Many of us may recall a one-hit wonder by the eighties band Timbuk Three, “The Future’s So Bright, I Gotta Wear Shades.” If you’d like to enjoy a healthier future with better vision, you should take their advice along with eyecare professionals who recommend wearing these tinted lenses.
But this seemingly simple buying decision can be full of pitfalls, questions and concerns. There’s actually a number of myths and often overlooked recommendations out there when it comes to wearing these protective lenses.
MYTH: You should always wear sunglasses outdoors
Always and never are two words in our vocabulary that should be used sparingly and this case is no different. If you are constantly wearing sunglasses, you’re also blocking useful and healthy light from reaching our eyes. While excessive or extended exposure to harmful UV rays has been linked to the development of vision problems like macular degeneration, you shouldn’t be shielding your eyes from sunshine 100% of the time.
RECOMMENDATION: Special circumstances
However, there are some special circumstances when you should consider wearing sunglasses consistently, when snow skiing or boating for example. The sun’s rays are magnified when reflected off snow and water and this could lead to potential damage. On some occasions, consider wearing a cap or hat with a wide rim to shade your eyes from the sun.
MYTH: Children don’t need to wear sunglasses
Young people need to protect their eyes from damage just as much as adults and should be encouraged to wear sunglasses. As a matter of fact, children with blue eyes are at a greater risk for damage from UV rays compared to kids with a darker colored iris.
RECOMMENDATION: Same as above
In cases where the sun is particularly powerful, mid-day to late afternoon, when enjoying the snow, boating, on the beach and other circumstances, children should definitely be wearing protection. In some cases, both sunglasses and a hat are an option to be considered.
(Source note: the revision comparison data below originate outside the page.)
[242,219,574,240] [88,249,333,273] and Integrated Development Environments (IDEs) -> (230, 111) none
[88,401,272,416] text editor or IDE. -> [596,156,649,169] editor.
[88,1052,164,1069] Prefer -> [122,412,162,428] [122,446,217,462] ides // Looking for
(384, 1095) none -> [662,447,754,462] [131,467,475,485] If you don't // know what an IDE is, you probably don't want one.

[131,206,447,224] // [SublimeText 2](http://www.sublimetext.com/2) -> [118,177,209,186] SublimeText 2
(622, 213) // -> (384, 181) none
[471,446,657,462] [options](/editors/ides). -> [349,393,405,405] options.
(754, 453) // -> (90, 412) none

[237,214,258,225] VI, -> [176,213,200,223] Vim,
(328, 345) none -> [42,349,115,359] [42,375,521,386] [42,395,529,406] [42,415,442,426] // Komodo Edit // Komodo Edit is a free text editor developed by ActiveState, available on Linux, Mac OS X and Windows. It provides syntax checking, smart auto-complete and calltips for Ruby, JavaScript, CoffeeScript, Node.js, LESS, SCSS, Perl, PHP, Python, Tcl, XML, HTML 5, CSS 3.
MYTH: Polarized lenses are better than UV blocking models
Another misunderstood concept when it comes to picking out the right pair of sunglasses, polarized lenses versus those that block UV rays. One choice isn’t necessarily better than the other: it’s more truthful to say they offer different kinds of protection. Therefore it’s important to understand the differences between the two. In a nutshell, those that block UV rays do so from all different directions while polarized lenses allow vertical (or non-reflective glare) from reaching our eyes and affecting our vision.
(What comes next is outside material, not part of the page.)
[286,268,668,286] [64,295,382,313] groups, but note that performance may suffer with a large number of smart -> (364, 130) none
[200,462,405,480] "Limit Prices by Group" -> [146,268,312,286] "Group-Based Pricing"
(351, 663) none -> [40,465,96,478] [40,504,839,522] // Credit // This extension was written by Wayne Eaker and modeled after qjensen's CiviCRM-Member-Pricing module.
RECOMMENDATION: Again, it depends upon the circumstances
People who benefit from polarized lenses are those who work in and around the water or snow and are more susceptible to an increased amount of horizontal glare that can damage their eyes. For example, a boater or fisherman can get a better look at what’s in and around the water, which could mean the difference between wrecking their vessel and safely navigating these waters.
MYTH: The darker the lens, the better the protection
Just because the lens is a darker color or deeper shade, pardon the pun, it doesn’t necessarily mean they offer better protection from harmful UV rays. You should also be wary of labels that read “sunwear / eyewear” along with “sun blockers” as these could be misleading.
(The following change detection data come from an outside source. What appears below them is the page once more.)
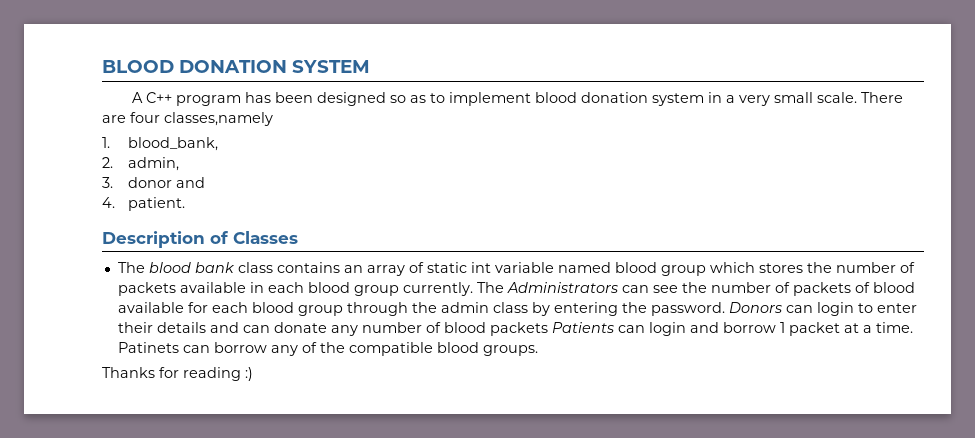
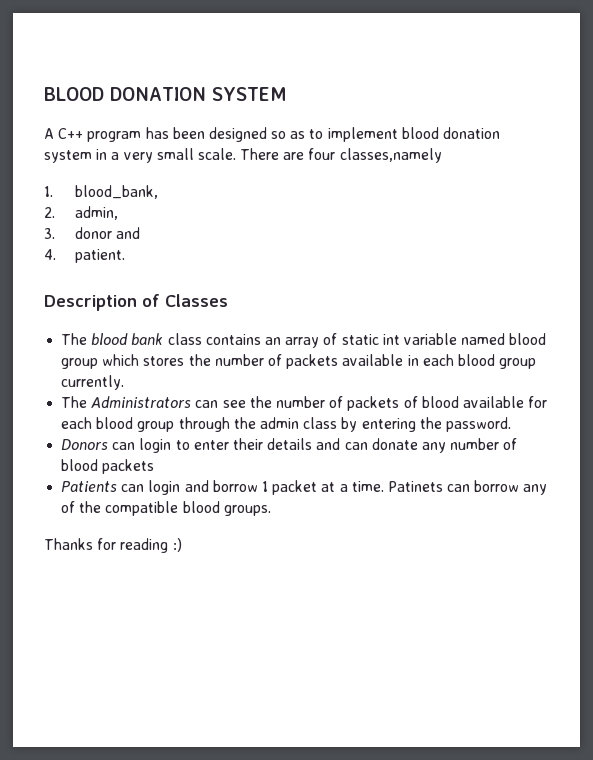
(473, 289) none -> (125, 382) //
(725, 309) none -> (511, 424) //
(548, 329) none -> (155, 466) //

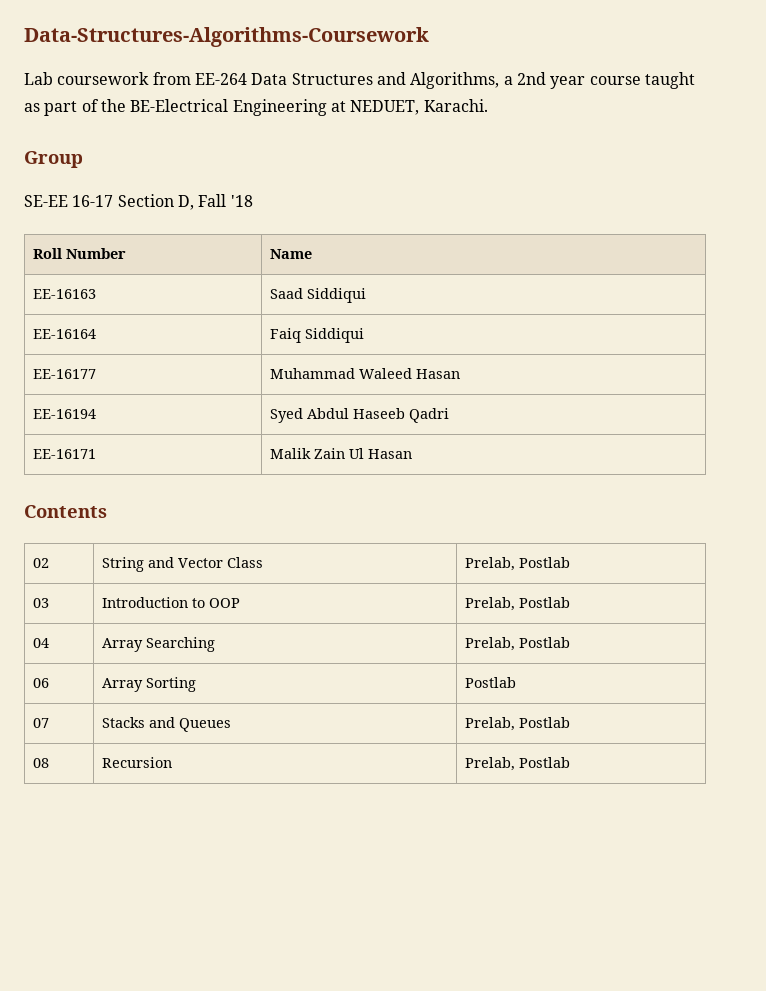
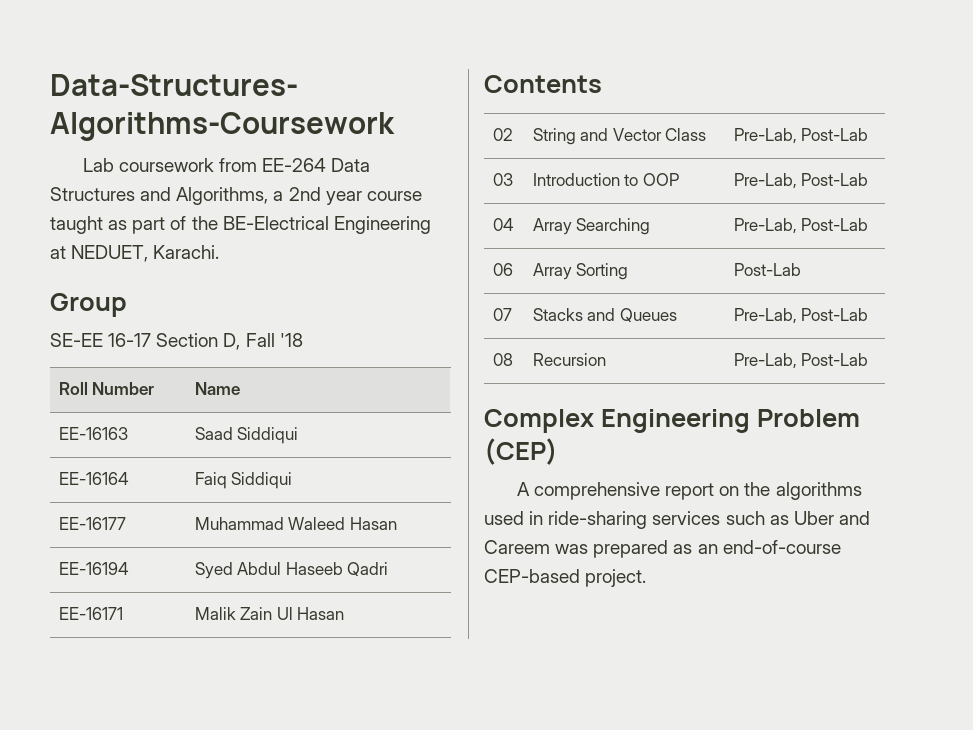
[465,557,571,571] Prelab, Postlab -> [733,128,869,144] Pre-Lab, Post-Lab
[465,597,571,611] Prelab, Postlab -> [733,173,869,189] Pre-Lab, Post-Lab
[465,637,571,651] Prelab, Postlab -> [733,218,869,234] Pre-Lab, Post-Lab
[465,677,517,688] Postlab -> [733,263,801,276] Post-Lab
[465,717,571,731] Prelab, Postlab -> [733,308,869,324] Pre-Lab, Post-Lab
[465,757,571,771] Prelab, Postlab -> [733,353,869,369] [484,409,860,433] [484,438,558,465] [516,482,862,500] [484,511,870,529] [484,540,841,558] [484,569,647,587] Pre-Lab, Post-Lab // Complex Engineering Problem (CEP) // A comprehensive report on the algorithms used in ride-sharing services such as Uber and Careem was prepared as an end-of-course CEP-based project.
RECOMMENDATION: Read the label carefully
When it comes to any important purchase, you should always read the label carefully before buying and sunglasses are no different. Look for those that offer a certain grade of protection as established by the FDA (Food and Drug Administration) such as UV 400 or up to 99 or 100% of UV blockage guaranteed.
Whether you choose a UV grade of glasses or sunglasses with polarized lenses, consider consulting with your ophthalmologist before making this important decision. They can help you make the best choice when it comes to protecting your invaluable vision.